Four people have expressed an interest in filling Orleans Parish School Board member Ben Kleban’s seat when he leaves in June, according to records obtained by The Lens.
Letters of interest for the soon-to-be-vacant seat were submitted by Katie Baudouin, Jonas Chartock, Grisela Jackson and Emeka Dibia. Reached Tuesday, Dibia said he is not pursuing the position.
Because Kleban is leaving with less than a year in his term — which expires in January — the board will select his replacement. Kleban, his wife and three children are moving to Washington State to be closer to family.
Kleban represents district 5, which covers parts of Central City, Uptown and the Lower Garden District. Orleans Parish School Board members serve four year terms and the full board is up for election in November. The seven-member school board oversees the NOLA Public Schools district and hires and evaluates its superintendent. It also sets policy, but those policies generally don’t apply to independent charter schools that set their own policies. This fall, all but one school in the district will be charters.
Among the interested persons are two educators, a city council staffer with experience working with Medicaid and a charter school board member who co-owns a local company.
Katie Baudouin is New Orleans City Councilmember Joe Giarusso’s land use and policy director. As an interim board member, Baudouin said her three priorities would be to help guide schools through COVID-19, maximize the use of Medicaid funding and ensure financial transparency. Her daughter attends International School of Louisiana, a state-authorized charter school in the city.

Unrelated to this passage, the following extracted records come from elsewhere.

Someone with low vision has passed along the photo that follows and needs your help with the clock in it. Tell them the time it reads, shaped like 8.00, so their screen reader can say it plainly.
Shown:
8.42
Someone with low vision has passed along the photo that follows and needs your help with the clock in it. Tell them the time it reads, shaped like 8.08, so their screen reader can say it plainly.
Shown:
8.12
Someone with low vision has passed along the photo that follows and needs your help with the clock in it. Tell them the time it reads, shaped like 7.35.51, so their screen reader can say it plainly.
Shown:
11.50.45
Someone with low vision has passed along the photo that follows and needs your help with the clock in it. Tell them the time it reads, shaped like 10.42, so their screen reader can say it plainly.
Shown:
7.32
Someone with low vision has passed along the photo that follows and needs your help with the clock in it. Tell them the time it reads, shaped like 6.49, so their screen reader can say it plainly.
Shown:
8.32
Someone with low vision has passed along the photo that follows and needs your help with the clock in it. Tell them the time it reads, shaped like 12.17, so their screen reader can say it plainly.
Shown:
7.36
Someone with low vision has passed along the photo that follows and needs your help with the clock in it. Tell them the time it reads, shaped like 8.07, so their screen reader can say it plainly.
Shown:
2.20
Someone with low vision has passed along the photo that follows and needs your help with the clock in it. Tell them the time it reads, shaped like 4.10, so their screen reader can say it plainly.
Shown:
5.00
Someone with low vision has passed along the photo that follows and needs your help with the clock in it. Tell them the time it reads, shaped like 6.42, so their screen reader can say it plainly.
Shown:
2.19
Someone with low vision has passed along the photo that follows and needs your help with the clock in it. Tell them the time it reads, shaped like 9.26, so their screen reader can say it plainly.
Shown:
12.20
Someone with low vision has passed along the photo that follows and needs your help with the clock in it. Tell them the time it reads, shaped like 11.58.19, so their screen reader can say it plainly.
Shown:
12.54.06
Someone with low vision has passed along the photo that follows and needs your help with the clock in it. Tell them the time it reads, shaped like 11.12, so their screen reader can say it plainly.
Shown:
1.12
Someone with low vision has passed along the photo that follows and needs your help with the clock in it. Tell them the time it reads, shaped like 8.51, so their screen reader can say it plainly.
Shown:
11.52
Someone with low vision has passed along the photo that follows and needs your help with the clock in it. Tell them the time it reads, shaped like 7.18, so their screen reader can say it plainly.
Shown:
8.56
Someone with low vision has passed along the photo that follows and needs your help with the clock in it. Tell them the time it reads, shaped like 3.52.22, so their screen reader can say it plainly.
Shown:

“Public service has been something that I have been doing for most of my career and I think when this position became available it seemed like a great opportunity to continue that on the school board,” she said in a Tuesday interview. “The success of the New Orleans public school system is important to everyone in the city. And it’s personal to me as a public school parent as well.”
Baudouin worked with Medicaid programs at the Louisiana Department of Health and Hospitals and would like to see an expansion of school-based services.
“I know that many of the children that are served by medicaid in New Orleans also attend public school. Some of the best practices are for students to receive school based health care. It’s beneficial for families, for students, and keeps students in schools.
Jonas Chartock has worked in education for 20 years, he wrote, beginning as a teacher, later working for Teach for America and then working as the director of the State University of New York Charter Schools Institute, which evaluates charter schools for authorization in New York state. For eight years he served as the CEO of Leading Educators, a professional development organization for educators that works with several local charter groups.
“Most recently, I have focused on assisting boards and education organizations in clarifying strategy and enhancing communication,” he wrote.
He said he would focus on a safe reopening of schools, the district’s budget amid forecasted funding issues due to COVID-19 and ensuring students have access to meals, trauma services and technology. Chartock also said the district must attract and retain well-trained educators.
“When teachers start their careers in a quality district, they should receive the support and training to become successful in their practice,” he wrote. “This requires a coordinated city-wide approach to recruitment including a strong relationship with schools of higher education from which future teachers might be recruited.”
Chartock’s son attends International School of Louisiana. Asked if he would run for election in the fall, Chartock said, “I have not yet decided that.”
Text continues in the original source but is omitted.